Selected extract

Isolation is one of the great illnesses in this world that has infected so many of us. I know that isolation is one of my great struggles in life, and I continue to try to heal this in my life. I know that isolation is a reality of suffering that many people live constantly on a daily basis. Sometimes isolation happens simply because of the circumstances of our individual life and we wonder how we got to that place and may feel uncertain how to find more friendship and love. Additionally, there are elements in our society that we have to use carefully, such as social media, so that they do not completely replace face-to-face and heart-to-heart human interaction.
Other times, we impose isolation upon ourselves as punishment for our mistakes or, in extreme cases, for even daring to breathe. We tell ourselves the lie that no one wants to know us, no one can handle "the real me"-all of our sorrows and weaknesses. And, indeed, we may not know anyone immediately surrounding us that can show us that kind of love, acceptance, and companionship. They may be walking around in their armor of isolation also.
Many of us are waiting for someone to find us, and it is a long, lonely wait. There is something that each of us can do so that we don't have to wait any longer. There is a very special action that is available to you so that you can heal your isolation and no longer be alone. It is: to reach out.
Instead of waiting for someone to find you, it is completely permissible to go and find someone. You don't have to be perfect before you reach out. You simply do it. Yes, it will take a great deal of courage. I trust that you will gather that courage.
Reaching out doesn't mean that you become perfect in all your relationships, become the life of the party, or even find a best friend (you may or may not). Reaching out is a simple, concrete action to take-a spark, a seed, a beginning. Don't worry so much where it may or may not lead. Be willing to see what happens.

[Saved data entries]
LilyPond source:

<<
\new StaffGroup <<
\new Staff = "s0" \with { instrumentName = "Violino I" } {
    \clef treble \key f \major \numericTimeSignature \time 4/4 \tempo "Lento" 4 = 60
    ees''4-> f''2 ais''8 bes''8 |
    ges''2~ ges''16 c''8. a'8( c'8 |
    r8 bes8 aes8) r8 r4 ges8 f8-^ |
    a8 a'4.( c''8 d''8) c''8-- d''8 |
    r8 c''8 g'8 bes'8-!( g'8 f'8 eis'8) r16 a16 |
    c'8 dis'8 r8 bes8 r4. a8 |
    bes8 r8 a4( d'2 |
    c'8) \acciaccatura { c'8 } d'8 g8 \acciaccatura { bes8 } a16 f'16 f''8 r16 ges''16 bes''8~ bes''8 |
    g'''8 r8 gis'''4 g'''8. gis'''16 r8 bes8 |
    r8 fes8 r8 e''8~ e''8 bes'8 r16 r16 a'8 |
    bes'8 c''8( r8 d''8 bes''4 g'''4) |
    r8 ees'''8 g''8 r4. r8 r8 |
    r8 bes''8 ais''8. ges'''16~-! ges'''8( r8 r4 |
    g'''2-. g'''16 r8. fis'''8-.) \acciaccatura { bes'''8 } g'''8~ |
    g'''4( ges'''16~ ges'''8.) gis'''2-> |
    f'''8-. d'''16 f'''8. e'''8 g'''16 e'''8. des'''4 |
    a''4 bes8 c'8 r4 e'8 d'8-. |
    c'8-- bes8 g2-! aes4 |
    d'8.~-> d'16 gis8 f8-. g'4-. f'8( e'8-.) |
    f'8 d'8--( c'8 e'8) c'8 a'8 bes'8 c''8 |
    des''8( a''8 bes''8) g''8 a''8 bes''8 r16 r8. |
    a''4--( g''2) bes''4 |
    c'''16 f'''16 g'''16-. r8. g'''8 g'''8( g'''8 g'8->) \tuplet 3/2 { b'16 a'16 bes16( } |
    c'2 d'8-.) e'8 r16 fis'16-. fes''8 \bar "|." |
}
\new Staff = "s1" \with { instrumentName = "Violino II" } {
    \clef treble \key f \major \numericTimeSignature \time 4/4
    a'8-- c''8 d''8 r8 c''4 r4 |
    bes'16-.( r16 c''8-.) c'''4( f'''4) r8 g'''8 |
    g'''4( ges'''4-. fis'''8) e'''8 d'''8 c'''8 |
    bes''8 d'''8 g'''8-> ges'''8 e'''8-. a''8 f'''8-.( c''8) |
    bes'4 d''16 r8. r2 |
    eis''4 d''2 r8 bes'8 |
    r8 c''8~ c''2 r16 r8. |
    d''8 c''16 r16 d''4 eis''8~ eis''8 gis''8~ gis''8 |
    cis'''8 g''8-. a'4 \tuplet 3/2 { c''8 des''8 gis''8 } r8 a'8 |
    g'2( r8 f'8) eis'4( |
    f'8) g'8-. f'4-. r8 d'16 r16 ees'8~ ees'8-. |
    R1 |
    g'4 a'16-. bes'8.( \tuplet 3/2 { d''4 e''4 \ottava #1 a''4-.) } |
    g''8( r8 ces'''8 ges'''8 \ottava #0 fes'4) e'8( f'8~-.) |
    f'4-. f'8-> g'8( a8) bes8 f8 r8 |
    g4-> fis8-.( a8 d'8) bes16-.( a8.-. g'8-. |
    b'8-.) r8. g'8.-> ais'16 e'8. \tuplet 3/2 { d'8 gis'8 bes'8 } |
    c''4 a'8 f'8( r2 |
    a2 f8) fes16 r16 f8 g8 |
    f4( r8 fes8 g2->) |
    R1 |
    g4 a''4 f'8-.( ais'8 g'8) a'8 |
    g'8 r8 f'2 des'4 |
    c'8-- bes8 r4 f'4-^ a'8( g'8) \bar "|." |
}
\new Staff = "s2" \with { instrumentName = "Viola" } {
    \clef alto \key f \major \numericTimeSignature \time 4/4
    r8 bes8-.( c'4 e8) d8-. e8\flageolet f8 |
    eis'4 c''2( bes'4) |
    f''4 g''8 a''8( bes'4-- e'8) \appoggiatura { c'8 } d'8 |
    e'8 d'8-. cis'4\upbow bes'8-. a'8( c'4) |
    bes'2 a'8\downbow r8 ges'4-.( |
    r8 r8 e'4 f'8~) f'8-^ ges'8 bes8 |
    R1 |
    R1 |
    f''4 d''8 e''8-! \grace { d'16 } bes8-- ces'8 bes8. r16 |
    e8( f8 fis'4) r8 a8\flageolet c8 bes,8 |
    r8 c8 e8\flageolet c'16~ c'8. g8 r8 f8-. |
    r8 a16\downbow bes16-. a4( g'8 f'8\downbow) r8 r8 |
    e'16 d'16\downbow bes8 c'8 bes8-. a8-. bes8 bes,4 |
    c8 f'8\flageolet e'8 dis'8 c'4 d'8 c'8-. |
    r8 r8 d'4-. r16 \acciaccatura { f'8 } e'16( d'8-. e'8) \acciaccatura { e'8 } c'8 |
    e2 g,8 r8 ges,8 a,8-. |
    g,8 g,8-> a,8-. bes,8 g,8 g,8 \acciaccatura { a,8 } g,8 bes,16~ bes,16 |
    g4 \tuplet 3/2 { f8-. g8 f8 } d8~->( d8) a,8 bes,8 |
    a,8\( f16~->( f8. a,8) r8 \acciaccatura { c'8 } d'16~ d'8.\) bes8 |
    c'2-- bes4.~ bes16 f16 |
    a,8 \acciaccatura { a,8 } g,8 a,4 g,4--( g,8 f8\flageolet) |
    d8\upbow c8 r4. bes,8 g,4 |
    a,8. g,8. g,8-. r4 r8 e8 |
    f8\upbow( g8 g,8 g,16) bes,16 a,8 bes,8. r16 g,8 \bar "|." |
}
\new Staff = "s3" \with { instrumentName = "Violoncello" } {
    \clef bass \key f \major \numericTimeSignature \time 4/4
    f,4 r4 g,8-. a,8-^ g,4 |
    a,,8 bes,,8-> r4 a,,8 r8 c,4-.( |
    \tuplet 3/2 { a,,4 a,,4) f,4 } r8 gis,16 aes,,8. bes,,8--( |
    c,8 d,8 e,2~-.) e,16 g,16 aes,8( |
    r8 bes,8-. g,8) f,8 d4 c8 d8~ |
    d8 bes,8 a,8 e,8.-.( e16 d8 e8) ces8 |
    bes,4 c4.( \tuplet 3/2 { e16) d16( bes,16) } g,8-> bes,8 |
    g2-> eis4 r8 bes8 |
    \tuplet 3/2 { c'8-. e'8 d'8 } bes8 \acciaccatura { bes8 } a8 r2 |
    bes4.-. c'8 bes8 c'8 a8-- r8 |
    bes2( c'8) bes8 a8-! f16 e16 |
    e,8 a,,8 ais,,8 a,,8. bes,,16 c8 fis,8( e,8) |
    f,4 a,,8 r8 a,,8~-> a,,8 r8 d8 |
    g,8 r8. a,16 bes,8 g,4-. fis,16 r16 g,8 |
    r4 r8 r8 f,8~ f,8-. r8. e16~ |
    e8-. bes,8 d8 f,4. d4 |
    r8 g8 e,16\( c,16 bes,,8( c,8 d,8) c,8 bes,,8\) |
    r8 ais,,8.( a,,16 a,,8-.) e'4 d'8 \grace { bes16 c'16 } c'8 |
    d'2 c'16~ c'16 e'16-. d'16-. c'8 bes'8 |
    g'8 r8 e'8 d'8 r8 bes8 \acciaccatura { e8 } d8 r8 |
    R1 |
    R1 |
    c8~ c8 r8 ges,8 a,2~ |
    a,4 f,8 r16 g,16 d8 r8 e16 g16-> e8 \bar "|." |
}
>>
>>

Exercise
In the text on isolation, what special action does the writer say can heal isolation?

Response for this exercise
To reach out.